**Source text**
BEGIN
Monday, October 31, 2011

God, No! by Penn Jillette

This was a total impulse buy. I just got paid and I was in the book store, saw a book by Penn Jillette about atheism, and thought, "Hey, sounds fun!" I was expecting an interesting, thoughtful, funny discussion of Penn's atheism and how it's affected his life.

Unfortunately, the book is a mess. I wouldn't mind that so much since a lot of the anecdotes are really funny and I don't mind rambling text if I'm being entertained. But there's almost no content. Occasionally he'll make a stab at explaining his views on atheism, but he's too easily distracted from the topic. Any points he brings up are lost in the bluster and noise of his writing style.

I started the book being open to his views; I'm certainly sympathetic to anyone who rails against lies and ignorance, whether I agree totally with them or not. And I've always thought Penn was a clever guy. But by the end of the book I was so turned off by his personality that he could have told me I needed to breathe air to live and I'd have thought, "You are so full of shit."

For someone who states repeatedly that people are mostly good, he sure hates a lot of people. He spends page after page trashing individuals who've slighted him in the past--sometimes decades before. Let it go, man. Geez. Women he's angry with he calls cunts, and women he's not angry with are pretty much 100% in the book so he can mention having had sex with them.

In short, it's a wankery of a memoir, not at all what I expected. I was disappointed, since it's not entertaining enough as a memoir and not intelligent enough as a discussion of atheism. I was particularly turned off by his increasingly ranty political essays, which were so weird that I wonder if the book fell through a wormhole from another dimension.

Although Penn's obviously dying to infuriate people who don't agree with him--he repeats himself when he gets sacrelicious, which makes me think he uses the same phrases a lot to shock people--there actually isn't much criticism of any religion except Islam, which he loathes with a white-hot passion. Christianity? Oh, well, his dad was a Christian and his dad was great. Judaism? Oh, well, isn't it weird that Jews can't eat bacon? That's pretty much it for religion. He doesn't even talk much about atheism beyond some generalities and a chapter on how Santa Claus is a stupid concept.
END
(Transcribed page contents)
BEGIN
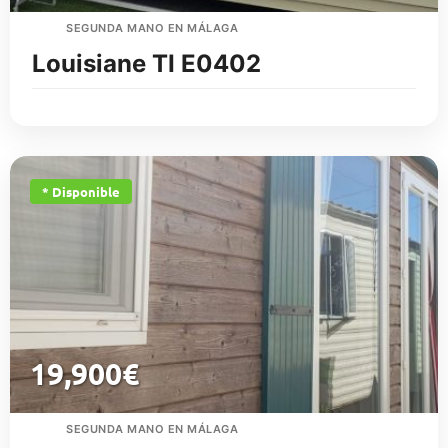
SEGUNDA MANO EN MÁLAGA
Louisiane TI E0402
* Disponible
19,900
€
SEGUNDA MANO EN MÁLAGA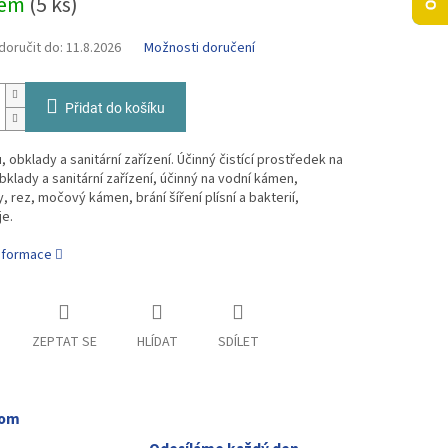
dem
(5 ks)
oručit do:
11.8.2026
Možnosti doručení
Přidat do košíku
, obklady a sanitární zařízení. Účinný čistící prostředek na
bklady a sanitární zařízení, účinný na vodní kámen,
, rez, močový kámen, brání šíření plísní a bakterií,
je.
informace
ZEPTAT SE
HLÍDAT
SDÍLET
oom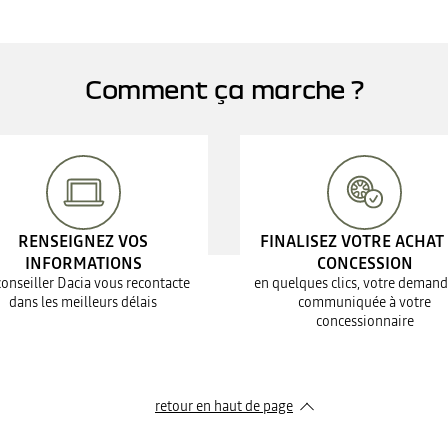
Comment ça marche ?
RENSEIGNEZ VOS
FINALISEZ VOTRE ACHAT
INFORMATIONS
CONCESSION
conseiller Dacia vous recontacte
en quelques clics, votre demand
dans les meilleurs délais
communiquée à votre
concessionnaire
retour en haut de page​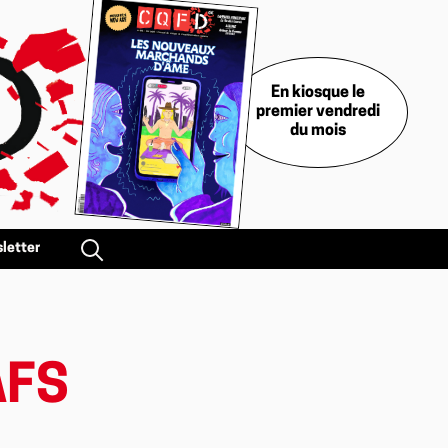
En kiosque le
premier vendredi
du mois
letter
AFS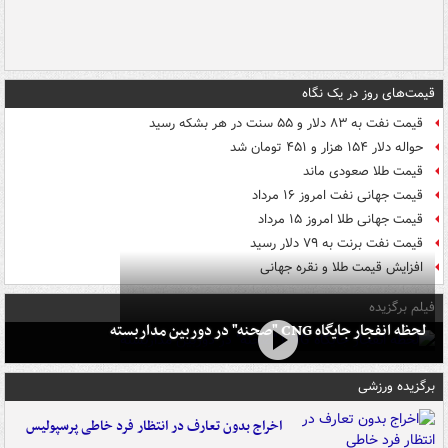
قیمت‌های روز در یک نگاه
قیمت نفت به ۸۳ دلار و ۵۵ سنت در هر بشکه رسید
حواله دلار ۱۵۴ هزار و ۴۵۱ تومان شد
قیمت طلا صعودی ماند
قیمت جهانی نفت امروز ۱۶ مرداد
قیمت جهانی طلا امروز ۱۵ مرداد
قیمت نفت برنت به ۷۹ دلار رسید
افزایش قیمت طلا و نقره جهانی
فیلم برگزیده
لحظه انفجار جایگاه CNG "صحنه" در دوربین مداربسته
برگزیده ورزشی
اخراج بدون تعارف در انتظار فرد خاطی پرسپولیس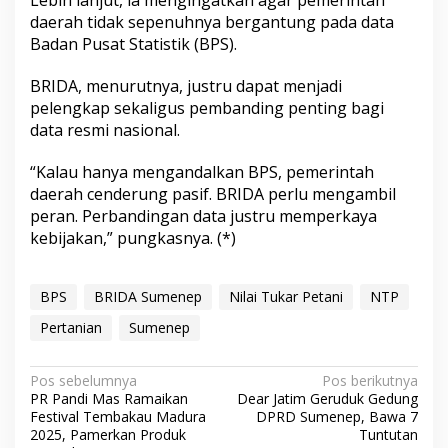
daerah tidak sepenuhnya bergantung pada data
Badan Pusat Statistik (BPS).
BRIDA, menurutnya, justru dapat menjadi
pelengkap sekaligus pembanding penting bagi
data resmi nasional.
“Kalau hanya mengandalkan BPS, pemerintah
daerah cenderung pasif. BRIDA perlu mengambil
peran. Perbandingan data justru memperkaya
kebijakan,” pungkasnya. (*)
BPS
BRIDA Sumenep
Nilai Tukar Petani
NTP
Pertanian
Sumenep
N
Pos sebelumnya
Pos berikutnya
PR Pandi Mas Ramaikan
Dear Jatim Geruduk Gedung
a
Festival Tembakau Madura
DPRD Sumenep, Bawa 7
v
2025, Pamerkan Produk
Tuntutan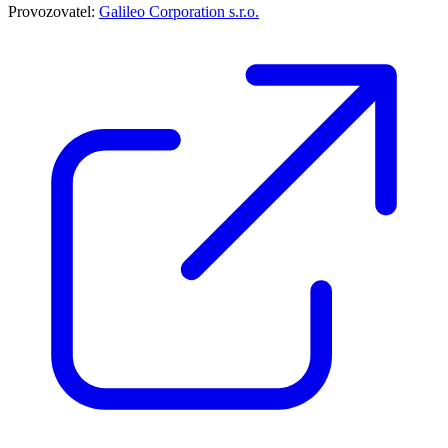
Provozovatel:
Galileo Corporation s.r.o.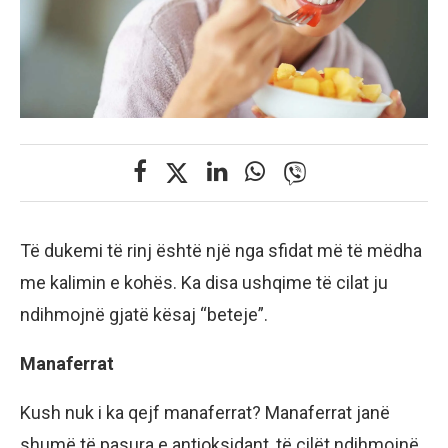
Të dukemi të rinj është një nga sfidat më të mëdha
me kalimin e kohës. Ka disa ushqime të cilat ju
ndihmojnë gjatë kësaj “beteje”.
Manaferrat
Kush nuk i ka qejf manaferrat? Manaferrat janë
shumë të pasura e antioksidant, të cilët ndihmojnë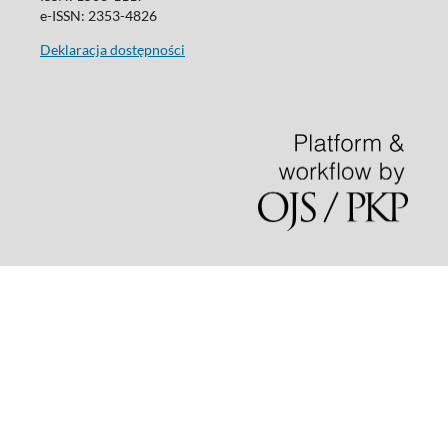
e-ISSN: 2353-4826
Deklaracja dostępności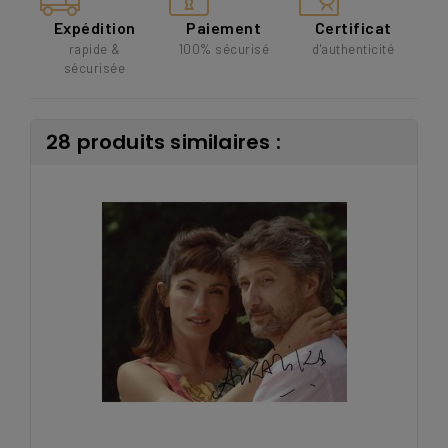
Expédition
Paiement
Certificat
rapide &
100% sécurisé
d'authenticité
sécurisée
28 produits similaires :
END
**What this exercise asks**
[1] According to the review of God, No!, which religion does Penn Jillette loathe with a white-hot passion?
[2] Carry on the review of God, No! from the point where it stops.

**Answer list**
[1] Islam.

[2]
I can't imagine many atheists finding God, No! very interesting--there's just not enough substance. I suppose people who think they're fighting the good fight against atheism might pick up the book to see what their enemies are up to, but they'll be disappointed too. Unless they're really prudish about swear words, of course. Then they can get righteously angry.

B&N link

Saturday, October 29, 2011

Skunk Cat Book Reviews turns two!

Happy birthday to us! Skunk Cat Book Reviews turns two today. In the last year we've reviewed 112 books--one more than in our first year. So just projecting forward, next year we'll probably review 113 books.

Thanks to all our readers, and thanks to those authors and publishers who contact us asking if we'd like to review their books. Um, I don't reply to most of those emails because we get a billion of them. But we love you anyway.

Here's to another year!

Friday, October 28, 2011

Dracula by Bram Stoker

I've read Dracula many times, but not recently. I picked it up this week to reread.

I'd forgotten what a remarkable book it is. It's an epistolary novel, told mostly by entries into various characters' diaries, and by letters between the characters. I watched the 1931 film version last night with Bela Lugosi, which was a lot of fun but no closer to the story than any other film version I've seen; so if you haven't actually read the book, you don't really know the plot.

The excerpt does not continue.